본문 -
((

이번 policy-level 세팅에서도 cuda_event와 sync_wall이 거의 같았다. 하지만 이것을 곧바로 “policy 전체가 GPU compute-bound이다”라고 해석하면 안된다. 이유는 지금 timing 함수가 policy.infer() 전체를 감싼 상태에서 CUDA event를 찍기 때문이다. policy.infer() 내부는 다음과 같다:

input transform
numpy → torch tensor 변환 및 device 이동
Observation.from_dict()
sample_actions()
torch tensor → CPU numpy 변환
output transform

CUDA event를 함수 바깥에 걸면, CPU preprocessing 때문에 GPU stream이 idle인 시간도 event interval 안에 들어갈 수 있다. 따라서 policy-level에서 event와 wall이 같다는 것은 end-to-end bracket이 일관되게 측정됐다는 뜻이지, preprocessing overhead가 없다는 뜻은 아니다. 따라서 다음으로 stage breakdown이 필요하다.

policy stage breakdown

profile_shallow_pi_policy_stages.py

#!/usr/bin/env python3

import argparse
import json
import pathlib
import statistics
import time
from collections import defaultdict
from typing import Any, Callable

import jax
import numpy as np
import torch

from openpi.models import model as _model
from openpi.policies import libero_policy
from openpi.policies import policy_config
from openpi.training import config as _config


def parse_args() -> argparse.Namespace:
    parser = argparse.ArgumentParser()

))

연습 문제 1 -
본문에 따르면 policy-level 세팅에서 cuda_event와 sync_wall은 서로 어떻게 나타났습니까?

제시된 자료 -
((

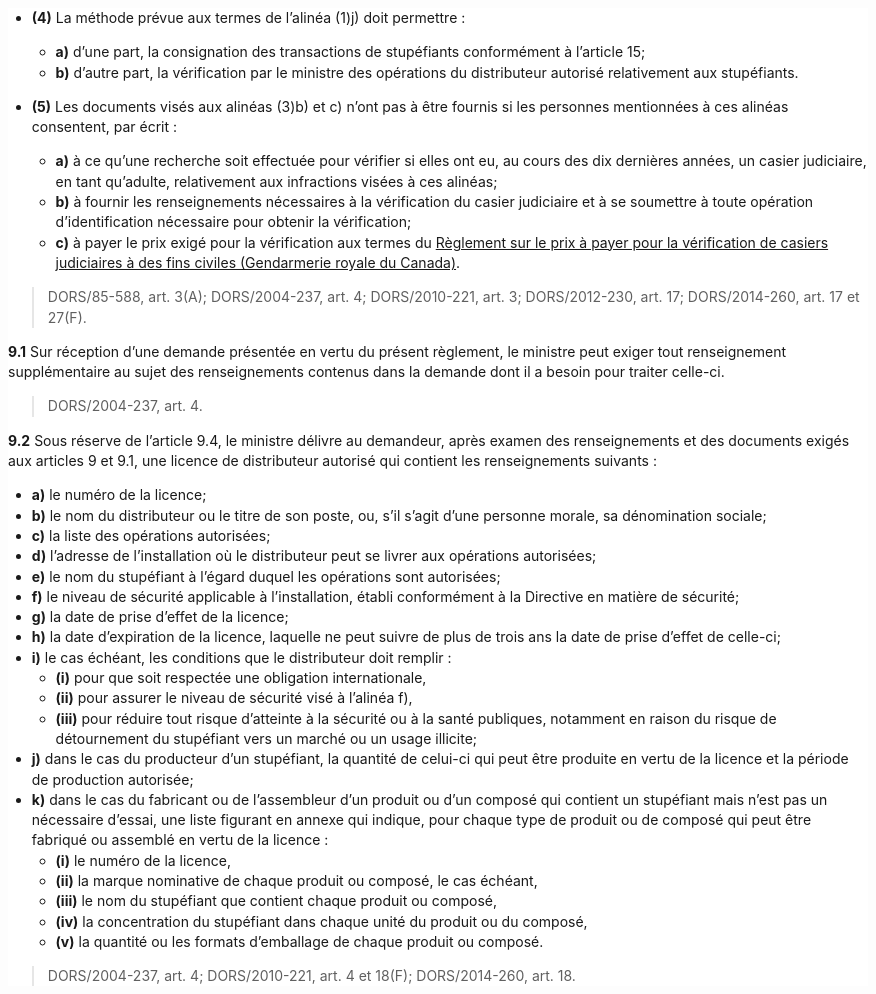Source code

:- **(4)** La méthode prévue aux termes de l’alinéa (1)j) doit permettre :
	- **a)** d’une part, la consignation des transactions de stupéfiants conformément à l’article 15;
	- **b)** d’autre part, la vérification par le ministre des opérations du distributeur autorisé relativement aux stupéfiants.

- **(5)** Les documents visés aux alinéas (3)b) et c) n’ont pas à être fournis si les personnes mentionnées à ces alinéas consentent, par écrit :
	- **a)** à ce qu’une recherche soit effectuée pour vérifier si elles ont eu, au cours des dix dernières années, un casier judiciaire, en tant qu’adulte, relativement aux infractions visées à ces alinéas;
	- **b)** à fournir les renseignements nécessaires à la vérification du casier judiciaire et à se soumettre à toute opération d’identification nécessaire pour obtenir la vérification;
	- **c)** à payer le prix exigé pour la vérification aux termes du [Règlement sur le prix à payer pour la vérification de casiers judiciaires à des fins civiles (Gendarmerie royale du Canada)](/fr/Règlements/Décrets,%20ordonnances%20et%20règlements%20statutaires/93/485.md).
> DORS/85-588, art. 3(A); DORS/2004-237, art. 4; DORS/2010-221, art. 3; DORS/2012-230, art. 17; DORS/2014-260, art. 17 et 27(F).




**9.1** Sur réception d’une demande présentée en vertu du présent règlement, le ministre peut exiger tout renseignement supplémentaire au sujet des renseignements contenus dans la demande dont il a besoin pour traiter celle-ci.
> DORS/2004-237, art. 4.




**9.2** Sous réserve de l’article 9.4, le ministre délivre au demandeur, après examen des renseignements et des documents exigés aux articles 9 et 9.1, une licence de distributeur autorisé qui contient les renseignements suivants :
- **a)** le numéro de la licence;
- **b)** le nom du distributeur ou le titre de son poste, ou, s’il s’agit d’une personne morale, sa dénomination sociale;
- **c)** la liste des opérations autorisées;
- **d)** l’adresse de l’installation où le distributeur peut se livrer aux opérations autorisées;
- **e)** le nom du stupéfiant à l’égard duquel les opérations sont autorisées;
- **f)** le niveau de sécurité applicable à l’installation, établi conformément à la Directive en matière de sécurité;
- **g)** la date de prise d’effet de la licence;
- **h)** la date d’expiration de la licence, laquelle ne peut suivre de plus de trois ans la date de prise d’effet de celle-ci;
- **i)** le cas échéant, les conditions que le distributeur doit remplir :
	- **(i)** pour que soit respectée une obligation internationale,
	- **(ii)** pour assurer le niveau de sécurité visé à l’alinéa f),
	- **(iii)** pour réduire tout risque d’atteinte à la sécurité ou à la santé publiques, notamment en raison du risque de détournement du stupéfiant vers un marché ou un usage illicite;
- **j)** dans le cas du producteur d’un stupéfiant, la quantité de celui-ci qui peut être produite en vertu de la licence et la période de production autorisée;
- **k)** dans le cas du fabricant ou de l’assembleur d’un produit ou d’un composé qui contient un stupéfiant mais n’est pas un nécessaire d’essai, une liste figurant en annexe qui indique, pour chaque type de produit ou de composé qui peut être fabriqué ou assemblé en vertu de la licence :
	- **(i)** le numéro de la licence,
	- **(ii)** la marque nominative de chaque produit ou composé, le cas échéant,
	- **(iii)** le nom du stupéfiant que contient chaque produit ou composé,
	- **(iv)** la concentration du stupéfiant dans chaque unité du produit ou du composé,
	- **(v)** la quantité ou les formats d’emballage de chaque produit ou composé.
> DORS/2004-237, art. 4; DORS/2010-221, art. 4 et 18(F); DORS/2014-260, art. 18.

))

연습 문제 2 -
위에 제시된 행들의 맨 처음 줄에서 시작해 "- **b)** d’autre"가 들어 있는 줄까지를 한 줄에 문자열 하나씩 대응하는 JSON 목록으로 나타내십시오. 빈 줄과 그림은 답에 넣지 마십시오.

과제 결과 1 -
거의 같았습니다.

과제 결과 2 -
[
  "Source code",
  ":- **(4)** La méthode prévue aux termes de l’alinéa (1)j) doit permettre :",
  "\t- **a)** d’une part, la consignation des transactions de stupéfiants conformément à l’article 15;",
  "\t- **b)** d’autre part, la vérification par le ministre des opérations du distributeur autorisé relativement aux stupéfiants."
]